Par ailleurs, il ne fait aucun doute que, si à cette occasion, nous décidions de nous tourner vers d’autres assureurs, les calculs effectués par ces derniers seraient identiques et conduiraient aux mêmes effets. Aucun assureur ne pourrait accepter la situation telle qu’elle est aujourd’hui.

Les actions menées par la fédération pour faire évoluer le cadre législatif et mettre fin à la responsabilité sans faute des gestionnaires de sites naturels sportifs visaient à éviter de se retrouver dans cette situation difficile.

Sans revenir de façon exhaustive sur les nombreuses initiatives fédérales, on peut affirmer qu’aucune piste et qu’aucune cible n’ont été oubliées (ministère des sports, ministère de la justice, ministère des collectivités territoriales, sénateurs, députés, association des maires de France, associations des départements de France, association des élus du sport, etc.). Cependant, force est de constater que, même si les lignes ont bougé, on ne voit pas aujourd’hui d’issue clairement favorable à ces démarches. Sans parler des contraintes liées au calendrier parlementaire, la prédominance dans notre société de la volonté de protéger et d’indemniser les victimes devrait rester pour longtemps un frein à l’évolution législative recherchée.

Le 7 mars dernier, nous avons présenté, en détails, les tenants et les aboutissants de cette situation exceptionnelle au conseil d’administration de la FFME et soumis au vote le choix entre les deux scénarios présentés par notre assureur. Le conseil d’administration s’est prononcé à une très large majorité en faveur du second scénario (augmentation de la prime RC de 3 € et dénonciation de l’ensemble des conventions d’usage).

Il n’y a pas de doute que l’impact sur le prix de la licence aura été un critère prépondérant dans le vote des administrateurs. Mais, faire supporter l’impact financier aux seuls licenciés alors que les sites conventionnés sont utilisés par tous, aura également certainement été perçu comme injuste.

Ce choix parait raisonnable. Maintenir le risque permanent d’une recherche en responsabilité et chercher à financer ce risque à tout prix ressemble à une dangereuse fuite en avant. Au fil du temps, d’autres sinistres surviendraient inéluctablement et les besoins en refinancement seraient sans fin. Dans ce cas de figure, le risque d’inassurabilité pèserait sur la fédération.

Dès lors, il est légitime de se poser la question de l’impact de cette décision sur l’accès aux sites. Il faut d’abord rappeler que, d’une part, on compte 2500 sites d’escalade en France et que les 650 conventions restantes ne concernent qu’environ 500 sites. D’’autre part, la vague de dénonciations des 150 conventions relatives aux sites classés « terrain d’aventure » (expérience réelle « grandeur nature ») n’a généré que très peu de demandes de déséquipements et d’interdictions. Malgré cela, nous savons que nous serons confrontés à des réactions négatives ou défensives. Il nous appartiendra alors de travailler ensemble pour lever d’éventuelles interdictions. Les possibilités de contester de telles décisions des collectivités sont réelles. On sait cependant que ce sera plus compliqué lorsque les sites appartiennent à des propriétaires privés.

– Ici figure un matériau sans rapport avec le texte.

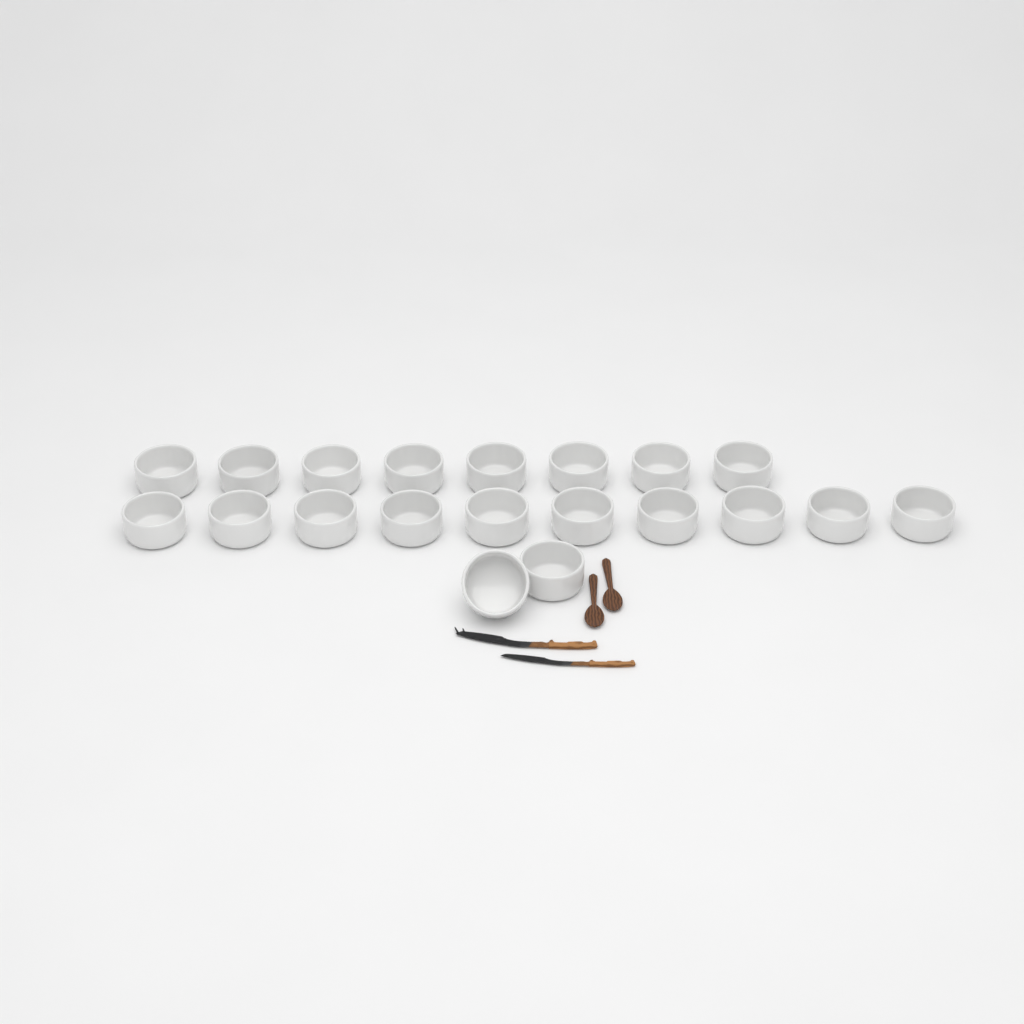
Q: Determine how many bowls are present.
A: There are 20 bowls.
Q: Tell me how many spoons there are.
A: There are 2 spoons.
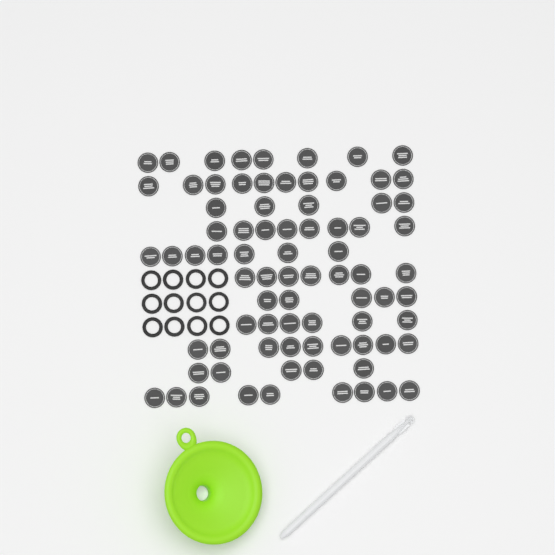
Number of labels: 79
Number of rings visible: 12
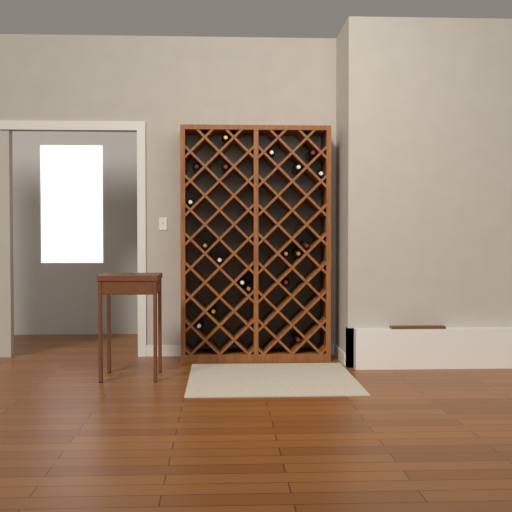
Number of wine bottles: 19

Nous sommes conscients que cette situation peut susciter tristesse ou frustration chez tous ceux qui, passionnés d’escalade en milieu naturel, sont impliqués dans la gestion des sites depuis plusieurs décennies. Nous les comprenons. Cependant, la fin de ce modèle ne signifie pas la fin de l’engagement de la fédération dans la pratique de l’escalade en sites naturels. Nous serons à l’écoute des réactions des collectivités et des ministères concernés. Le dialogue doit continuer mais sur des bases nouvelles. De ces discussions peuvent émerger de nouvelles idées, de nouveaux schémas. La fédération doit rester engagée pour les susciter et les mettre en œuvre pour maintenir sa vocation à défendre et promouvoir l’escalade sous toutes ses formes.

Nous reviendrons prochainement vers les comités territoriaux pour expliquer les modalités envisagées pour la dénonciation des conventions.

Comptant sur vos compréhension et collaboration, je vous prie de recevoir, Cher(e)s président(e)s, cher(e)s ami(e)s mes sincères salutations.